Inspired by Aral Balkan’s Breaking Things, I’m embarking on a summer of breaking – and building – things. I'll be addressing philosophical and pragmatic questions, using this site to draw together the why and the how. In the process, I hope to establish a solid workflow that I can apply to my work, one that applies equal weighting to my thinking and how I give that thought form. I’m kicking off with a solid base of semantic markup to get the ball rolling, ‘design’ will follow.
On 7 July, 2012 – a year ago, today – I followed along with interest as my friend Aral Balkan embarked on a process of ‘Breaking Things’. A short-lived, but interesting experiment, it was as he called it, “a personal reboot narrative,” intended to confront that most crippling of barriers to progress: Fear. As Aral put it:
Fear is probably the greatest demotivator that exists. Nothing stops you from doing things like fear. And by fear, I mean fear of loss. All fear is fear of loss.
Is it any wonder that those who have the least to lose are often the ones who take the biggest risks and end up achieving the most? The more you have to lose, the harder it gets. Or, more accurately, the more you think you have to lose, the harder it gets. The more attached you are to the things you have, the harder you will find it to take risks.
Reading this resonated with me deeply. I’ve often felt crippled by fear. Fear of being ‘found out’, that the curtain will be pulled back to reveal – in my mind – a charlatan who has somehow managed to maintain an illusion despite all evidence to the contrary. Fear of being judged, that the work I release into the world will be weighed heavily and found to be wanting. Fear of so many things….
I was fascinated by Aral’s decision to break things, especially his commitment to maintain a chronicle of that process, and – inspired by him – I’ve decided to follow a similar path. With his permission, I’m embarking on a summer of breaking things, a reboot, though I prefer a different term for this, something I call a ‘file system check’.

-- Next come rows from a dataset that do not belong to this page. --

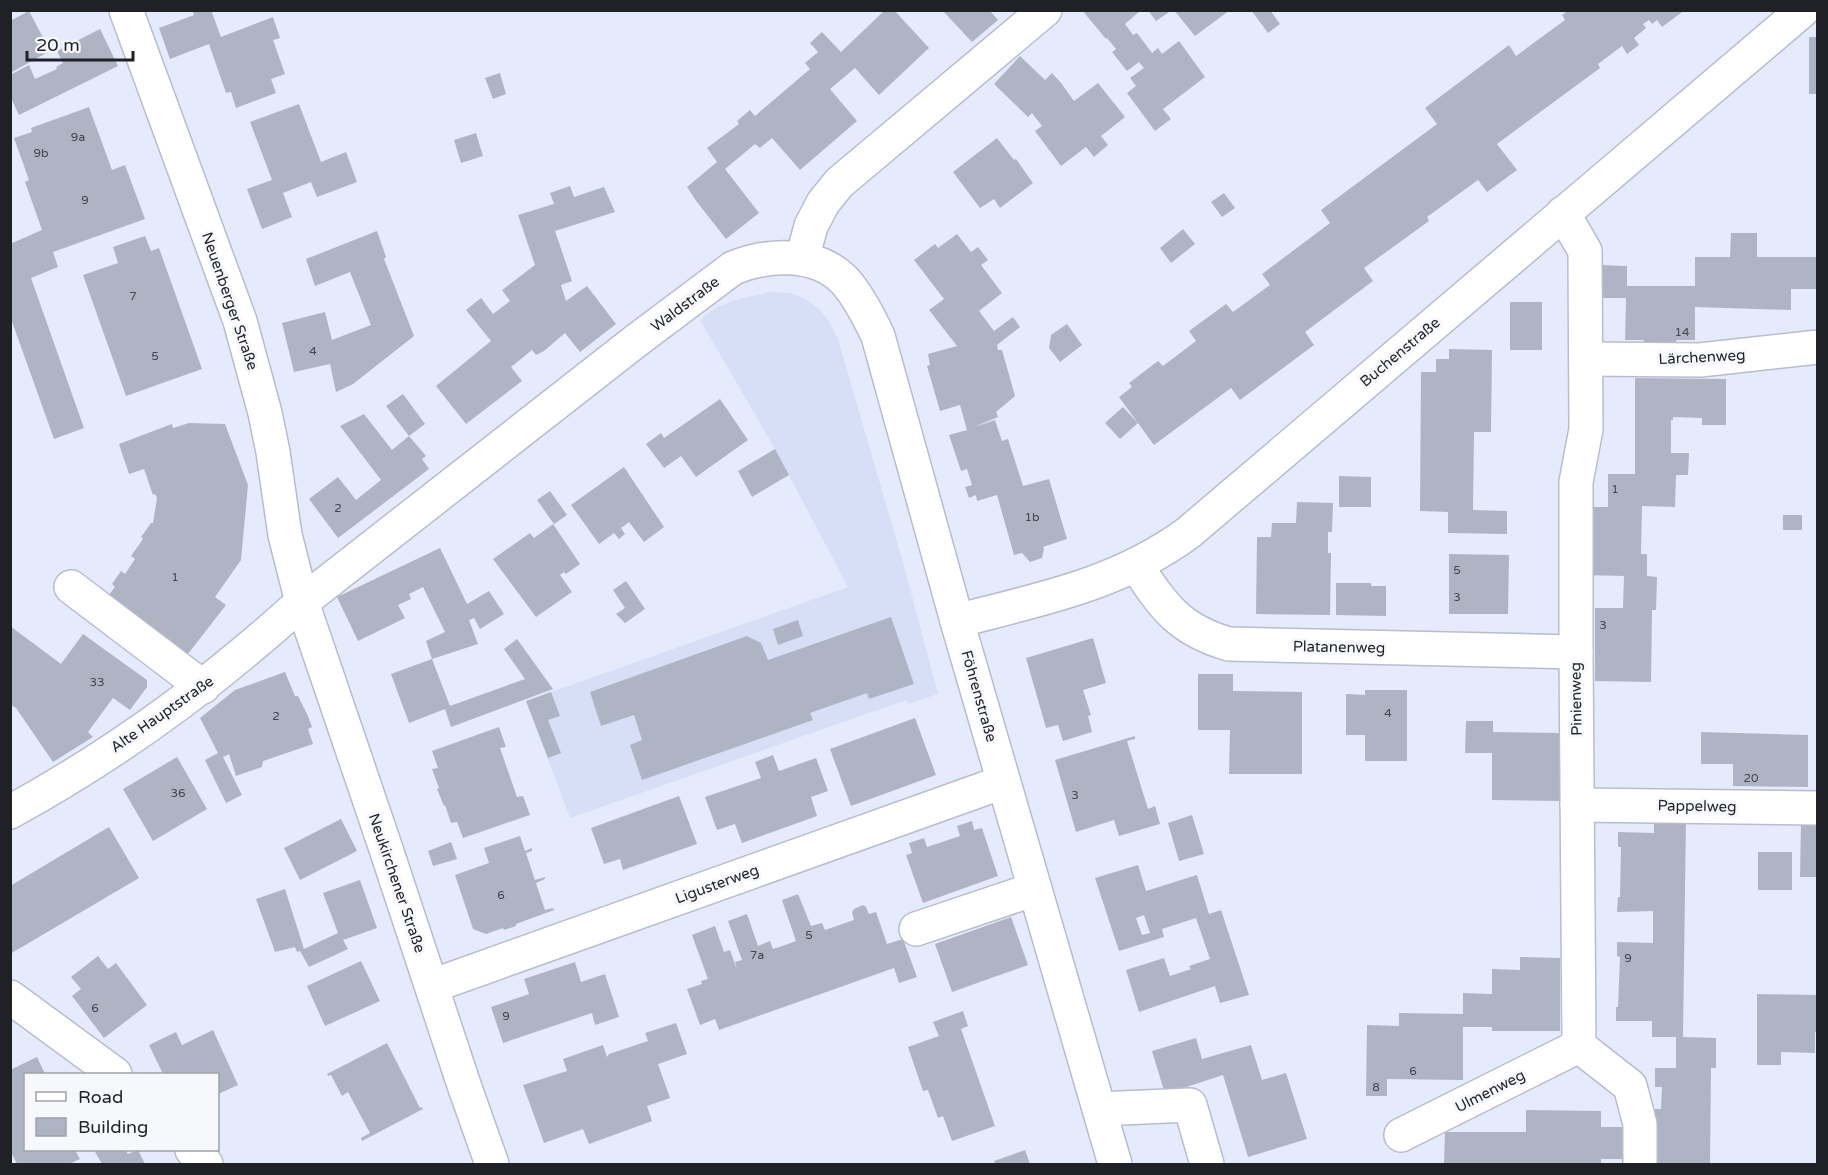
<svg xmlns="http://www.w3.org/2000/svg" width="1828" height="1175" viewBox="0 0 1828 1175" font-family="'Varela Round',sans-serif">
<rect width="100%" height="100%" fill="#e5ebfc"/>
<polygon fill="#d7dff7" points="769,292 789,293 804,298 819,309 829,321 838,339 904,566 938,694 908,704 906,700 570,818 526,701 848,587 775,449 700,320 715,308 732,301"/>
<g fill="#afb4c5" fill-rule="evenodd">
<polygon points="192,10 211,10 221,37 273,17 280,38 273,40 285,74 271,79 276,93 236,108 231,92 226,93 209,44 170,59 159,28 194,15"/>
<polygon points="885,10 894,10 929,48 879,95 855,68 830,89 857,121 800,170 772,138 760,148 755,144 725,169 759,213 726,239 697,202 687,187 717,162 707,148 739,124 737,121 750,110 755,116 810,69 805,63 818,52 810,43 822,32 841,52"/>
<polygon points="942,10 989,10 998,20 972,42"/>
<polygon points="1082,10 1141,10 1125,24 1133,35 1137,33 1152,53 1158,48 1162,54 1179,41 1205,77 1163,109 1171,119 1155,131 1127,93 1136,86 1130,78 1144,68 1139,62 1127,71 1112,52 1116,49 1107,38 1106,39"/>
<polygon points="1148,10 1172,10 1156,21"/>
<polygon points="1174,10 1230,10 1195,36"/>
<polygon points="1251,10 1270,10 1280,24 1268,33"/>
<polygon points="1569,10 1685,10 1662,27 1657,20 1652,24 1649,20 1643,24 1646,28 1634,38 1639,45 1627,54 1622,46 1598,64 1600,68 1497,144 1517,170 1487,192 1478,180 1427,217 1429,221 1364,268 1373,281 1305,332 1314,345 1240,400 1231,388 1154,445 1119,397 1132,387 1129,383 1158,361 1163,366 1196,341 1189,331 1226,304 1233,312 1270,285 1262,274 1330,223 1321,210 1437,124 1425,108 1509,45 1516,56 1565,20 1562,15"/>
<polygon points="29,11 50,51 10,73 10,21"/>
<polygon points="100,29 118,66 19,115 10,96 10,75 29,65 35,79 57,69 56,67 63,63 57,51"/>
<rect x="1809" y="37" width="9" height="57"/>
<polygon points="1020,56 1045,80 1052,73 1061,83 1074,101 1098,83 1125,117 1101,136 1108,145 1094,157 1086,147 1061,166 1035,131 1042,126 1032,113 1028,117 994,84"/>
<polygon points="500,73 506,94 493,99 485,78"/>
<polygon points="299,104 321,162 346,152 357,182 317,197 311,182 283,193 292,217 262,229 247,189 272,180 250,122"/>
<polygon points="89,107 112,170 125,165 145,219 53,252 58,267 31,278 84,428 54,439 10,316 10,244 42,230 25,182 29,180 14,138 32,132 31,128"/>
<polygon points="476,133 483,156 461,163 454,140"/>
<polygon points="997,138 1014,160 1016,159 1033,183 1000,208 994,199 980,208 953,172"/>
<polygon points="570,186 574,197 604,187 615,212 555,231 572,281 561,285 566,301 587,286 616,324 580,352 565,333 544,351 536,355 532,350 511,367 522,381 466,424 436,386 491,341 466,310 481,298 493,314 510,301 502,290 535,265 518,215 554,204 550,193"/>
<polygon points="1224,193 1235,208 1222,217 1211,202"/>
<polygon points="1183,229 1195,244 1171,263 1160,248"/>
<polygon points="377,231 386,257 384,259 414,336 353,384 336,392 330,364 294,372 282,323 325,312 332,340 371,325 350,272 315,286 306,259"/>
<polygon points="1731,233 1757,233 1757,257 1818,257 1818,289 1791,289 1791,310 1695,307 1695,340 1677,340 1674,345 1648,345 1643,340 1625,340 1626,298 1599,298 1599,265 1627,266 1627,286 1695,286 1695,257 1730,257"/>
<polygon points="957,234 971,252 978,247 988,260 981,265 1002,293 979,311 994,331 1013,317 1020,327 997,345 998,350 1002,350 1015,396 996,412 998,417 974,427 995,420 1002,441 1008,439 1023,486 1049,479 1067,539 1043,547 1044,549 1042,558 1030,562 1022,553 1014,555 997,495 977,501 976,495 969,498 965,487 972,485 967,469 961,471 949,435 967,430 960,405 940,411 927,366 930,365 928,354 957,346 929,310 944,299 914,260 935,244 938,248"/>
<polygon points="145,236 151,251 159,248 202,369 126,396 83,275 118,263 113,247"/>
<rect x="1510" y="302" width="32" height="48"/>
<polygon points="1067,324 1082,345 1060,362 1049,348 1051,335"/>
<polygon points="1449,349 1492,350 1491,432 1474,432 1473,510 1507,511 1507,534 1448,533 1448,512 1420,511 1421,372 1436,372 1436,359 1449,359"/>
<polygon points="1635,378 1726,379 1726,425 1702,425 1702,418 1673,417 1673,420 1671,420 1671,453 1689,453 1688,475 1676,475 1675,507 1642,506 1641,554 1647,554 1647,576 1657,577 1656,610 1652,610 1651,682 1595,681 1595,608 1623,608 1624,576 1585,575 1586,507 1608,507 1608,474 1635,474"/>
<polygon points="403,394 425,424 409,436 386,406"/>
<polygon points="720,399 748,440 696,477 681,456 664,468 646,444 661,433 664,438"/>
<polygon points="1123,407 1138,423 1120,439 1105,423"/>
<polygon points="364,414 392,450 409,436 426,456 422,459 429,469 338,538 309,499 338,477 356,500 381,480 340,426"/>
<polygon points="189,423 225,424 248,485 241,560 215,597 226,605 184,659 105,600 115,587 112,584 121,571 125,574 135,559 131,556 143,539 141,537 151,523 153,523 157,498 155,494 153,495 144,469 129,474 119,444 172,424 173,428"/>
<polygon points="775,449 789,475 752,497 738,471"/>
<polygon points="624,467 664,527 644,542 629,522 621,528 625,534 619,539 614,533 599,544 571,505"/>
<polygon points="1339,476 1371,477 1371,507 1339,507"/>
<polygon points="550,491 567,515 554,524 537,500"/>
<polygon points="1297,502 1333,503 1332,532 1328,532 1328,553 1331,553 1330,615 1256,614 1257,537 1271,537 1272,523 1296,523"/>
<rect x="1783" y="515" width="19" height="15"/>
<polygon points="553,524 580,564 566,574 564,572 560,575 572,592 536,617 493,559 530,533 534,538"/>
<polygon points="440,548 467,604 489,591 504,614 480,629 474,618 469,620 478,644 432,659 426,641 445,632 423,587 409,594 411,599 398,605 405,618 358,641 337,597"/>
<polygon points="1449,554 1509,555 1508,614 1449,614"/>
<polygon points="626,581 645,609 625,623 616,614 625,608 613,590"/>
<polygon points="1336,583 1371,583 1371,586 1386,586 1386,616 1336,615"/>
<polygon points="891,617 914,684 869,699 867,693 810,713 813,720 642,780 630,745 642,740 634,715 601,726 590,692 747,636 761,643 768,660"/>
<polygon points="798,620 803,636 778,645 773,629"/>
<polygon points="10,626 61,664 83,634 147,680 147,687 130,710 113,698 88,732 93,737 53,762 16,708 10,704"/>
<polygon points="1093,638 1106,683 1083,690 1091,715 1088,716 1092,732 1063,741 1058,725 1046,728 1026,658"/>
<polygon points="517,639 553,689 451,727 445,709 409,723 391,674 432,659 450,706 525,679 504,649"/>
<polygon points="285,672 295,696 298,696 308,716 312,727 308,729 313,744 263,761 262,767 236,776 229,754 223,757 242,795 226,803 205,760 218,753 200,718 235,690"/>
<polygon points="1198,674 1233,674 1233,691 1302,692 1302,774 1229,774 1230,730 1198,730"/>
<polygon points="1365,690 1407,690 1407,761 1365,761 1365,735 1346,735 1346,694 1365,695"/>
<polygon points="551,692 560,716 548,720 561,753 548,758 526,701"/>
<polygon points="915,718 936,775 851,806 830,749"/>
<polygon points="1466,721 1493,721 1493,732 1562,733 1561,801 1492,800 1492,753 1465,753"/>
<polygon points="499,727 506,747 500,748 517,797 523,796 530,815 463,838 457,822 451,823 445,805 444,806 437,789 439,788 432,769 438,768 432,751"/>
<polygon points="1701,732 1808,735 1808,787 1733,786 1733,764 1701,764"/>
<polygon points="1135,736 1135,739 1127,741 1148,809 1155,806 1160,824 1119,836 1114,820 1076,832 1055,760"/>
<polygon points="773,755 779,771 816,758 828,791 811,797 817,816 742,843 735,824 717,830 705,797 761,778 755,762"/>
<polygon points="177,757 207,809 153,841 123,789"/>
<polygon points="679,796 697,844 623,870 620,859 604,864 591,828"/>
<polygon points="1192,815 1204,854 1179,861 1168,823"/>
<polygon points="1654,817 1686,818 1683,1037 1716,1038 1716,1068 1711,1068 1710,1164 1654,1164 1655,1109 1661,1109 1662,1087 1655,1087 1655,1068 1676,1068 1676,1037 1652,1037 1652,1021 1616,1021 1616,1007 1618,1007 1620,957 1617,956 1617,942 1653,943 1653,911 1617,912 1618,897 1620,897 1621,847 1618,847 1618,832 1654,833"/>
<polygon points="341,819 357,851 300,880 284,848"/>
<polygon points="972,821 974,830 982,828 998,876 923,903 906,855 912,853 909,843 924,838 927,847 960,836 957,826"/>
<polygon points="1801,823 1818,824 1818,877 1800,877"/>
<polygon points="109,827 139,878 10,954 10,886"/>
<polygon points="520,836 525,851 532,848 532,851 526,853 535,880 545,877 545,879 536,883 545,910 553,908 554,910 516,924 516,926 504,930 503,928 486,934 473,929 455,875 489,863 484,848"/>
<polygon points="451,842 457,859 433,866 428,851"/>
<rect x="1758" y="852" width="34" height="38"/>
<path d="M1138 865 1146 891 1197 875 1209 914 1221 910 1249 995 1220 1003 1215 986 1139 1012 1126 970 1164 958 1170 976 1191 969 1189 966 1210 959 1196 918 1162 929 1164 937 1119 951 1095 878ZM1144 915 1150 933 1142 935 1136 918Z"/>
<polygon points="360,880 377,928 343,940 348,949 309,967 300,951 297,952 295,947 275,952 256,899 285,889 304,949 338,933 323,893"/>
<polygon points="798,894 811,926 822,923 825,930 854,920 852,912 854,909 863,905 866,907 869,914 876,912 887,944 903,939 917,977 899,983 894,968 719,1030 715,1019 700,1025 687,989 702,984 701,981 708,979 692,935 715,926 724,952 730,950 737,970 735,962 742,960 728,921 747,914 758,946 770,941 773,949 788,944 796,941 782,900"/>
<polygon points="1011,917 1028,965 952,992 935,944"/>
<polygon points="98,956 108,969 116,963 147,1005 104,1038 72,996 81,989 71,977"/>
<polygon points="1520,957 1560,958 1560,1031 1492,1031 1492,1027 1463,1027 1463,1080 1387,1079 1387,1096 1366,1096 1367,1025 1399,1026 1399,1013 1463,1014 1463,993 1492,994 1492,969 1520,970"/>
<polygon points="361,961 380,1001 325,1026 307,986"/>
<polygon points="575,962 581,982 605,974 619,1017 595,1025 592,1013 503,1043 491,1007 529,994 524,979"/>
<polygon points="1757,994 1818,995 1818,1032 1815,1032 1815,1053 1781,1052 1781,1065 1757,1065"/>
<polygon points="963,1011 968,1026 961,1029 995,1126 952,1141 943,1116 938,1118 928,1090 923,1091 908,1047 939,1036 933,1022"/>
<polygon points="676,1023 687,1054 658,1064 670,1098 647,1106 652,1121 589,1144 583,1129 544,1143 523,1085 567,1071 563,1059 603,1045 607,1057 609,1054 648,1041 645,1033"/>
<polygon points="213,1030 238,1085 218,1094 218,1074 163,1074 149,1045 176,1032 182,1045"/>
<polygon points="1196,1038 1202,1059 1251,1045 1262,1080 1286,1073 1307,1139 1248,1157 1223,1075 1165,1094 1152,1051"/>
<polygon points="387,1043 420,1108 422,1107 423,1109 362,1141 361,1138 370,1133 348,1092 342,1096 331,1075 328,1076 327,1074"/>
<polygon points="37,1057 45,1074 26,1074 26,1150 75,1150 80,1159 69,1164 17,1164 10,1150 10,1070"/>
<polygon points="1526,1110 1601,1111 1601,1127 1628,1127 1627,1159 1601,1159 1601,1164 1444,1164 1445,1132 1526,1132"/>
<polygon points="94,1150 125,1150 128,1154 138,1150 145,1164 102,1164"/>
<polygon points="1025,1150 1030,1164 995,1164 994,1161"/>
</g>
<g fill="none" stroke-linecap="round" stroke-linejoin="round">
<defs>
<g id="minor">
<polyline points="126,10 240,321 265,413 273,452 285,535 302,602 384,843 464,1085 492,1164"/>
<polyline points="1563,213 1585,251 1586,429 1576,482 1576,652 1579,1046 1630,1086 1640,1124 1640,1164"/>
<polyline points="802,259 811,226 823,203 839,183 1045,10"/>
<polyline points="1586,359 1700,360 1818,347"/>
<path d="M1136 565C1163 606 1179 630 1229 644L1576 652"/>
<polyline points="71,587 203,687"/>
<path d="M957 621C1040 599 1117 585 1188 533L1803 10"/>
<polyline points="1577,805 1818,808"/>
<path d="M10 812C116 754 213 683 302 602L637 340 733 268C768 254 815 251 844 280 857 294 870 319 878 336L957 621 1115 1164"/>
<polyline points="916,929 1035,889"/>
<polyline points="432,986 1003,782"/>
<polyline points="10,997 115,1074"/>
<polyline points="1099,1109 1190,1105 1207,1164"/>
<polyline points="1401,1135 1579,1046"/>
<polyline points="192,1150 206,1164"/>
</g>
</defs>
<use href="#minor" stroke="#b8bdce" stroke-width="36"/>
<use href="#minor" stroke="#fff" stroke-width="33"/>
</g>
<g text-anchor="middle" stroke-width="6" stroke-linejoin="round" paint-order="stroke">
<g font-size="12" fill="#43464e">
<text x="78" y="141">9a</text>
<text x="41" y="157">9b</text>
<text x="85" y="204">9</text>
<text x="133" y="300">7</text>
<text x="1682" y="336">14</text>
<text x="313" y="355">4</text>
<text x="155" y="360">5</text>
<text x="1615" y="493">1</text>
<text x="338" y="512">2</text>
<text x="1032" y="521">1b</text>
<text x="1457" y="574">5</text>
<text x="175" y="581">1</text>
<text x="1457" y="601">3</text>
<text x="1603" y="629">3</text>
<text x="97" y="686">33</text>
<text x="1388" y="717">4</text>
<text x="276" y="720">2</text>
<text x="1751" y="782">20</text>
<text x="178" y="797">36</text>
<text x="1075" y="799">3</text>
<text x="501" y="899">6</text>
<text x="809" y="939">5</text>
<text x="757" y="959">7a</text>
<text x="1628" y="962">9</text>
<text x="95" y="1012">6</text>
<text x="506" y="1020">9</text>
<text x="1413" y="1075">6</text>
<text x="1376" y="1091">8</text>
</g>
<g font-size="15" fill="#1f2127" stroke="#f7f8fc">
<text transform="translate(230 301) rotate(71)" y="5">Neuenberger Straße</text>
<text transform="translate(685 304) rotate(-37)" y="5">Waldstraße</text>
<text transform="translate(1400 352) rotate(-40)" y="5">Buchenstraße</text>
<text transform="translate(1702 357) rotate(-3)" y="5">Lärchenweg</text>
<text transform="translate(1339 647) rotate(1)" y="5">Platanenweg</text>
<text transform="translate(979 696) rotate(74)" y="5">Föhrenstraße</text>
<text transform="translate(1576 699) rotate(-91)" y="5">Pinienweg</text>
<text transform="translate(162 714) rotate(-35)" y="5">Alte Hauptstraße</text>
<text transform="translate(1697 806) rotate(1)" y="5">Pappelweg</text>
<text transform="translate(397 883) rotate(71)" y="5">Neukirchener Straße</text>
<text transform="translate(717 884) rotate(-20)" y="5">Ligusterweg</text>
<text transform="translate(1490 1091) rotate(-27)" y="5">Ulmenweg</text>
</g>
</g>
<rect width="1828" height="1175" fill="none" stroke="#1f2127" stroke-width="24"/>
<rect x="24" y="1073" width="195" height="78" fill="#f7f8fc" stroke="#a1a2a7" stroke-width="1.5"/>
<rect x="36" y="1092" width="30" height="9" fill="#ffffff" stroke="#a1a2a7" stroke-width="1.5"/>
<text x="78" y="1103" font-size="18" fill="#1f2127">Road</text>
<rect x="36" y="1118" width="30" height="18" fill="#afb4c5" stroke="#a1a2a7" stroke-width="1.5"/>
<text x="78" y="1133" font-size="18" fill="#1f2127">Building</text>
<path d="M27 51v9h106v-9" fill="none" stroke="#1f2127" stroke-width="3"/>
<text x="36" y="51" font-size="18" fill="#1f2127" stroke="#f7f8fc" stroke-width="4.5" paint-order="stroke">20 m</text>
</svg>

Being of an inquisitive and technically curious nature (and having once managed a server entirely from a terminal) the term fsck appealed to me. Short for ‘file system check’, fsck is used to diagnose and repair file system inconsistencies (I like to think of the file system, in this case, as my brain). fsck is also a minced oath, which - if you've met me, or been taught by me – you'll know is entirely appropriate. The term is helpfully defined at Wikipedia as follows:
Generally, fsck is run automatically at boot time (when the operating system detects that a file system is in an inconsistent state, indicating a non-graceful shutdown such as a crash or power loss), or periodically (to prevent small, undetected inconsistencies from becoming exacerbated).
I’ll be breaking things and building things at fsck.monographic.org for the foreseeable future, undertaking an ongoing file system check. I intend to use this to work through my thinking as I work my way back from a non-graceful shutdown I recently experienced.
In late I experienced a non-graceful shutdown. A crash. It’s a long story, but – in short – I had a nervous breakdown. I was admitted to hospital and had to be taken there, unconscious, in an ambulance. I ended up off the grid for a couple of days – 24 hours of which I have no recollection of at all – and then returned home on very strong medication. It was a sobering experience, and one I’ll write about in more detail shortly. It forced me to look at my life a little more closely.
It forced me to ask questions.
I believe, as an industry, we focus all too often on the headlong excitement of endlessly moving forward. That’s fine, but there’s a flip side. Relentless progress brings with it relentless pressure. It can be difficult to keep up, and the pressure to stay on top of everything can at times prove debilitating.
I'm trying to unshackle myself from the crippling fear I've always hidden deep inside. The fear of not being able to keep up. The fear of being left behind. A part of this process is to work a little more openly and share my journey. I hope it helps us to be a little more open about the pressures we all face in our industry. I hope it proves useful for others.